* **İş talebi 1**:
Aşağıdaki sippenhaftung kavramını anlatan metinde geçen şu cümleyi İngilizceye çevirin: "sippenhaftung kelimesi (olgusu) almancada çok sık karşılaşılan birleşik kelimelere güzel bir örnektir."
* **İş talebi 2**:
Aşağıdaki sippenhaftung kavramını anlatan metni kaldığı yerden alıp sürdürün.

* **Çıkarılan metin**:
▬▬▬▬▬▬▬▬▬▬
• cem uzan'ın bugün gazetelere verdiği ilanın başlığı olan hukuki terim. işlenen bir suçtan ötürü tüm kan bağı olan akrabaların sorumlu tutulması, özellikle hitler almanyası döneminde politik rakiplere karşı uygulanan bir suçtan ötürü sadece suçlanan kişinin değil, tüm akraba ve yakınlarının da sorumlu tutulmasını kapsamaktadır.

    medyatava
  • ülkemizde ve onun bir alt kümesi olan ekşi sözlük de rastlanan ve nazi almanya sını hatırlatan bir olgudur. sözlükteki yansıması şudur; mesela toplumca genel anlamda sevilmeyen tanınmış bir politikacı, sanatçı, yazar vs.. düşünün. bu kişinin ilişki içinde olduğu kişi ve kimseler de sırf bu kişi ile bir bağı olduğu için çeşitli oranlarda sevilmemekte ve nefret edilmekte ya da bazı kişilerin yaptığı davranışlar bu kişinin daha önce kan bağı olan birine yorulmakta. ilk duruma örnek rte ve çevresindekiler, erbakan ve çevresindekiler verilebilir. ikincisine örnek ise dengir fırat, cüneyd zapsu olarak verilebilir.

    tayyip e karşı olan antipati tayyip in kan bağı olan çocuklarına, eşine de belli oranda dağılmakta ve bu nitekim sözlükte entrylere de yansımakta. yine erbakan, unakıtan için de geçerli. ha bu kişilerden çok hazzettiğimden mi, hayır. ama kimse kimsenin yaptığı hatanın bedelini ödememeli

    cüneyd zapsu ve dengir fırat ın ki ise farklı. bunların yaptığı bazı davranışlar söylediği bazı sözler dedelerinin öncesinde işlediği suçlara ve de onlarla olan kan bağına yorulmakta.

    ha bu kişiler gaz odalarına, toplama kamplarına gönderilmemekte ama başka şekilde şimşekleri üzerlerine çekmekteler.
  • (bkz: #4259244)
  • (bkz: #10648425)
  • kavramı iyi anlamamız için etimolojik ve tarihi köklerinden haberdar olmamız gerekir. etimolojisiyle başlayalım.

    sippenhaftung kelimesi (olgusu) almancada çok sık karşılaşılan birleşik kelimelere güzel bir örnektir.

    sippen: geniş aile, sülale, klan

    haft: gözaltı, denetim altında tutulma

    anlamlarına gelirler. "-ung" eki ise almancada fiilleri isim yapan eklerdendir. bununla beraber "haft" kelimesi sonuna eklendiğinde kelimeyi anlam genişlemesine uğratır.

    haftung: sorumluluk, yükümlülük demektir.
▬▬▬▬▬▬▬▬▬▬
* **Sağlanan bilgiler**:
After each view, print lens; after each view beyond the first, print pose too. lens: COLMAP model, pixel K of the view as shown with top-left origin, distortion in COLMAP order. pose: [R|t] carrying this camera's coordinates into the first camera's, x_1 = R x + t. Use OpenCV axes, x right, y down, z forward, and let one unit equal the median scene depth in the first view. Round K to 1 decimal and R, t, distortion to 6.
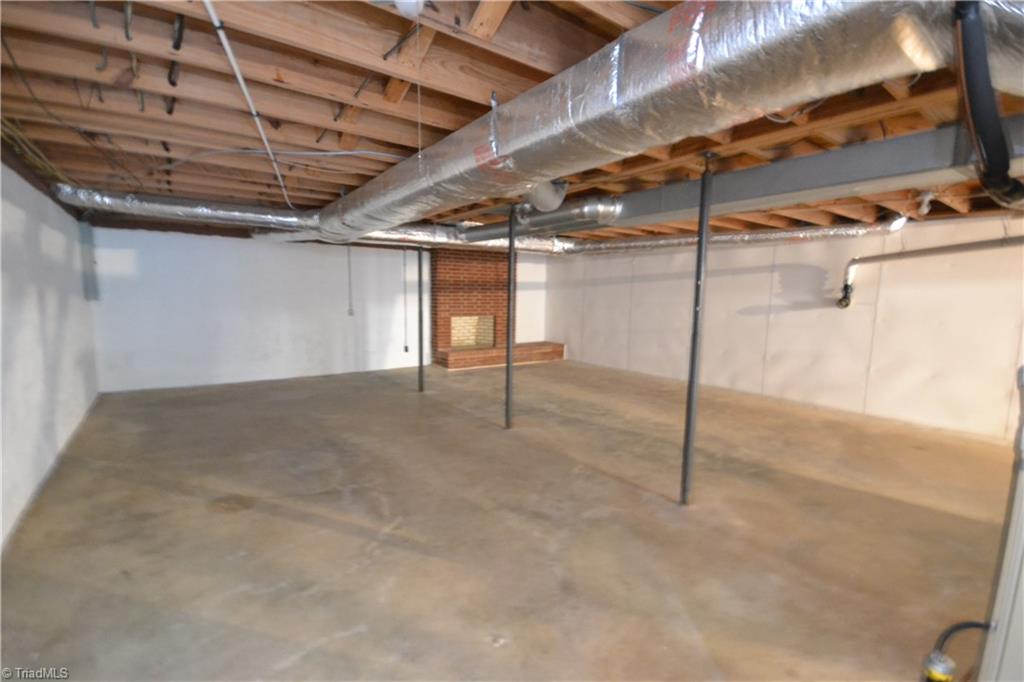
lens RADIAL K [[455.5, 0, 511.6], [0, 455.5, 341.2], [0, 0, 1]] dist [-0.005232, 0.001332]
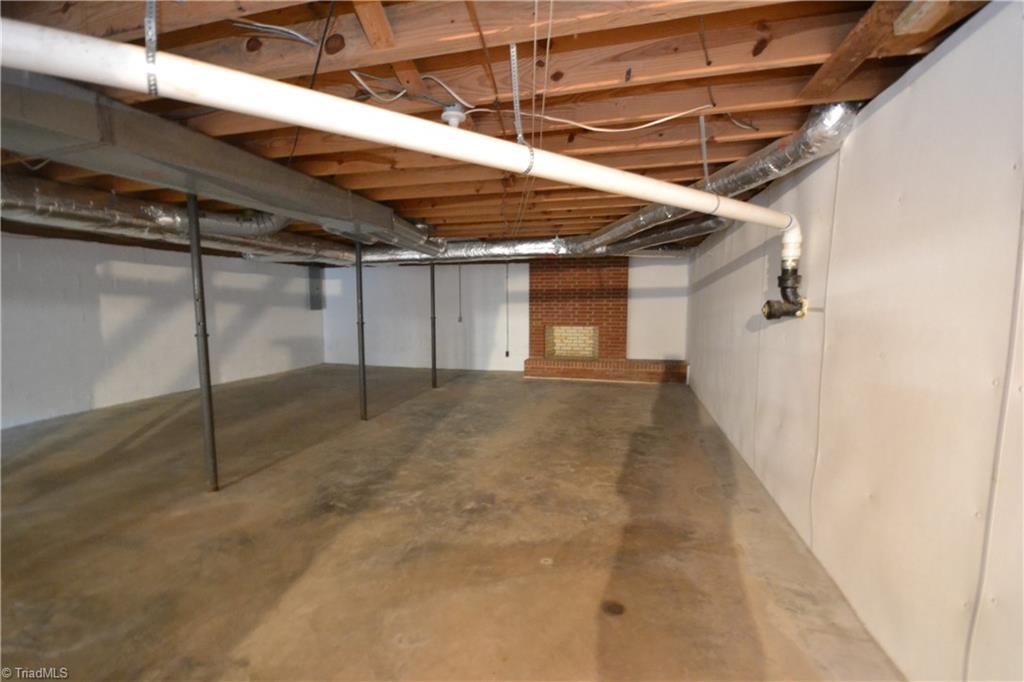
lens RADIAL K [[455.6, 0, 513.2], [0, 455.6, 346.2], [0, 0, 1]] dist [-0.001897, -0.002169]
pose [[0.631968, 0.058650, -0.772772, 0.636812], [-0.070505, 0.997348, 0.018035, -0.022709], [0.771781, 0.043086, 0.634428, 0.324588]]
▬▬▬▬▬▬▬▬▬▬
* **Yanıt alanı 1**:
The word (phenomenon) sippenhaftung is a good example of the compound words very frequently encountered in German.

* **Yanıt alanı 2**:
    şu halde "sippenhaftung", bir suçun failinin tüm ailesinin, sülalesinin kimi durumlarda da arada kan bağı olmasa da suçla ilgili tüm yerleşim biriminin tümden ortadan kaldırılması anlamına gelir. örneğin reinhard heydrich suikastinden sonra, suikasti gerçekleştiren çek komandolarına yardım ettikleri gerekçesiyle iki köy haritan silinmiş. kadın, yaşlı, çocuk demeden 5000 kişi öldürülmüştür. aileyle sınırlı kalan kolektiv cezalandırmalara örnek ise temmuz komplosu üyelerinin ailelerinin de toplama kamplarına alınması olarak verilebilir. burada ayrı bir not olarak belirtmem gerekir ki, bu ruh hastalarının elinden ailesini kurtaran da olmuştur. erwin rommel, gestapo memurlarını zorlamamak ve suçunu uzatmadan kabul edip kendisini vurmak koşuluyla ailesine görece bir koruma imkanı tanımıştır.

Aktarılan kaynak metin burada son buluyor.